Dataset entries:
--------------------------------------------------

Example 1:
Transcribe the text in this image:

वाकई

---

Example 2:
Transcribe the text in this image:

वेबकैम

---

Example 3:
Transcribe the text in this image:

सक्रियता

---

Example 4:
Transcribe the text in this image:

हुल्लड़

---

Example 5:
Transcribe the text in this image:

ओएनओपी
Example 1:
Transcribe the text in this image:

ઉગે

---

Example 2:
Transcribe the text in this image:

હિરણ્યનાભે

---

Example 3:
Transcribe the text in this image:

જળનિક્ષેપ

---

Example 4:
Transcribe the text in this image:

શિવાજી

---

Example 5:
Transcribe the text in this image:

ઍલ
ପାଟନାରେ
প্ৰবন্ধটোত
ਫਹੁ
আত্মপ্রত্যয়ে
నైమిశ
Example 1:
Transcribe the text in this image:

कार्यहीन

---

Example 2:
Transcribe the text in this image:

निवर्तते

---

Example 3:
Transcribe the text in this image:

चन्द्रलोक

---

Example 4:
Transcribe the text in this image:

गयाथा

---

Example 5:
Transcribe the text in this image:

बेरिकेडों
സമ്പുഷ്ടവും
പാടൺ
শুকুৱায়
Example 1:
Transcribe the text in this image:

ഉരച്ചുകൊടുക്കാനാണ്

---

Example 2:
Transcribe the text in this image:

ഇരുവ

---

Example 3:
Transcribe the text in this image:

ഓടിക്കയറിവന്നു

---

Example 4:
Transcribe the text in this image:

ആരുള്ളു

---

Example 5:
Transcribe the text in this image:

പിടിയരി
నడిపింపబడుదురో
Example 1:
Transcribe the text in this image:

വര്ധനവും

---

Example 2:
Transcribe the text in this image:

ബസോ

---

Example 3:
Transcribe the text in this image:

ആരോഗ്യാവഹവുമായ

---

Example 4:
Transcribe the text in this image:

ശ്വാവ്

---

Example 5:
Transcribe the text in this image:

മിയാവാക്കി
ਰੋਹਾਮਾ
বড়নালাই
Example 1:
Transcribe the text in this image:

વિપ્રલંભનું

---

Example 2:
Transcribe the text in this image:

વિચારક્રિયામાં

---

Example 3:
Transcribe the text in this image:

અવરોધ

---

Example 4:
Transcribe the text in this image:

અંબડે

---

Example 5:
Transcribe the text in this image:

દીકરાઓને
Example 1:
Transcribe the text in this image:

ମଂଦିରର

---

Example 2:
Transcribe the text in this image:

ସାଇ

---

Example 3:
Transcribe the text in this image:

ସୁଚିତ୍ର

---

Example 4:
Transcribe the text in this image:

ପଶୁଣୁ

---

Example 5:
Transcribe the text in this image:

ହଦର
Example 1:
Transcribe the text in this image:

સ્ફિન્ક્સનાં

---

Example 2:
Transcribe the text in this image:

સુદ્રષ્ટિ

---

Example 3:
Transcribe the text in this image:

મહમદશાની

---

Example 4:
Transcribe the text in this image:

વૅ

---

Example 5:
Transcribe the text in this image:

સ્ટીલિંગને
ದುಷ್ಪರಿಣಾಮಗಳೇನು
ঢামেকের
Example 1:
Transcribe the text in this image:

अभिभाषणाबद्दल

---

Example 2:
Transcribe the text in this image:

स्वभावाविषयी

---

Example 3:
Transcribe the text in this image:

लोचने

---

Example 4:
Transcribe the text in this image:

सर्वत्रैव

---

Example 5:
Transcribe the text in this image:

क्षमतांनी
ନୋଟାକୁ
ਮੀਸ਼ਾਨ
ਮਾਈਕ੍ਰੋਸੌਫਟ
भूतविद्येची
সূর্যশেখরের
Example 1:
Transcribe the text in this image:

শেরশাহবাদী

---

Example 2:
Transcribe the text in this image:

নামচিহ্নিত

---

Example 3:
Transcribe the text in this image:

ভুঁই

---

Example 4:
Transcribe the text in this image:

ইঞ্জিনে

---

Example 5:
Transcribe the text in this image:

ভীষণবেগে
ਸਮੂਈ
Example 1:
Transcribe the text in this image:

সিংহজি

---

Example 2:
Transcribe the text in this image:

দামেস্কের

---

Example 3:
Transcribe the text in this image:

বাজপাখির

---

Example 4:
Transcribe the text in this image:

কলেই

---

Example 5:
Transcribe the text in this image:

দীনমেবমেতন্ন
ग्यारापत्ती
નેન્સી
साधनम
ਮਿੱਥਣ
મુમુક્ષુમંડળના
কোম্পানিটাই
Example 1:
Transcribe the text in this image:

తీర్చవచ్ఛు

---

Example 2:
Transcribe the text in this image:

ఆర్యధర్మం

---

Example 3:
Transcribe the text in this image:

--------------------------------------------------

- Goal of the exercise
Each record must be reproduced exactly, with nothing missing.

- Exercise result
Example 1:
Transcribe the text in this image:

वाकई

---

Example 2:
Transcribe the text in this image:

वेबकैम

---

Example 3:
Transcribe the text in this image:

सक्रियता

---

Example 4:
Transcribe the text in this image:

हुल्लड़

---

Example 5:
Transcribe the text in this image:

ओएनओपी
Example 1:
Transcribe the text in this image:

ઉગે

---

Example 2:
Transcribe the text in this image:

હિરણ્યનાભે

---

Example 3:
Transcribe the text in this image:

જળનિક્ષેપ

---

Example 4:
Transcribe the text in this image:

શિવાજી

---

Example 5:
Transcribe the text in this image:

ઍલ
ପାଟନାରେ
প্ৰবন্ধটোত
ਫਹੁ
আত্মপ্রত্যয়ে
నైమిశ
Example 1:
Transcribe the text in this image:

कार्यहीन

---

Example 2:
Transcribe the text in this image:

निवर्तते

---

Example 3:
Transcribe the text in this image:

चन्द्रलोक

---

Example 4:
Transcribe the text in this image:

गयाथा

---

Example 5:
Transcribe the text in this image:

बेरिकेडों
സമ്പുഷ്ടവും
പാടൺ
শুকুৱায়
Example 1:
Transcribe the text in this image:

ഉരച്ചുകൊടുക്കാനാണ്

---

Example 2:
Transcribe the text in this image:

ഇരുവ

---

Example 3:
Transcribe the text in this image:

ഓടിക്കയറിവന്നു

---

Example 4:
Transcribe the text in this image:

ആരുള്ളു

---

Example 5:
Transcribe the text in this image:

പിടിയരി
నడిపింపబడుదురో
Example 1:
Transcribe the text in this image:

വര്ധനവും

---

Example 2:
Transcribe the text in this image:

ബസോ

---

Example 3:
Transcribe the text in this image:

ആരോഗ്യാവഹവുമായ

---

Example 4:
Transcribe the text in this image:

ശ്വാവ്

---

Example 5:
Transcribe the text in this image:

മിയാവാക്കി
ਰੋਹਾਮਾ
বড়নালাই
Example 1:
Transcribe the text in this image:

વિપ્રલંભનું

---

Example 2:
Transcribe the text in this image:

વિચારક્રિયામાં

---

Example 3:
Transcribe the text in this image:

અવરોધ

---

Example 4:
Transcribe the text in this image:

અંબડે

---

Example 5:
Transcribe the text in this image:

દીકરાઓને
Example 1:
Transcribe the text in this image:

ମଂଦିରର

---

Example 2:
Transcribe the text in this image:

ସାଇ

---

Example 3:
Transcribe the text in this image:

ସୁଚିତ୍ର

---

Example 4:
Transcribe the text in this image:

ପଶୁଣୁ

---

Example 5:
Transcribe the text in this image:

ହଦର
Example 1:
Transcribe the text in this image:

સ્ફિન્ક્સનાં

---

Example 2:
Transcribe the text in this image:

સુદ્રષ્ટિ

---

Example 3:
Transcribe the text in this image:

મહમદશાની

---

Example 4:
Transcribe the text in this image:

વૅ

---

Example 5:
Transcribe the text in this image:

સ્ટીલિંગને
ದುಷ್ಪರಿಣಾಮಗಳೇನು
ঢামেকের
Example 1:
Transcribe the text in this image:

अभिभाषणाबद्दल

---

Example 2:
Transcribe the text in this image:

स्वभावाविषयी

---

Example 3:
Transcribe the text in this image:

लोचने

---

Example 4:
Transcribe the text in this image:

सर्वत्रैव

---

Example 5:
Transcribe the text in this image:

क्षमतांनी
ନୋଟାକୁ
ਮੀਸ਼ਾਨ
ਮਾਈਕ੍ਰੋਸੌਫਟ
भूतविद्येची
সূর্যশেখরের
Example 1:
Transcribe the text in this image:

শেরশাহবাদী

---

Example 2:
Transcribe the text in this image:

নামচিহ্নিত

---

Example 3:
Transcribe the text in this image:

ভুঁই

---

Example 4:
Transcribe the text in this image:

ইঞ্জিনে

---

Example 5:
Transcribe the text in this image:

ভীষণবেগে
ਸਮੂਈ
Example 1:
Transcribe the text in this image:

সিংহজি

---

Example 2:
Transcribe the text in this image:

দামেস্কের

---

Example 3:
Transcribe the text in this image:

বাজপাখির

---

Example 4:
Transcribe the text in this image:

কলেই

---

Example 5:
Transcribe the text in this image:

দীনমেবমেতন্ন
ग्यारापत्ती
નેન્સી
साधनम
ਮਿੱਥਣ
મુમુક્ષુમંડળના
কোম্পানিটাই
Example 1:
Transcribe the text in this image:

తీర్చవచ్ఛు

---

Example 2:
Transcribe the text in this image:

ఆర్యధర్మం

---

Example 3:
Transcribe the text in this image:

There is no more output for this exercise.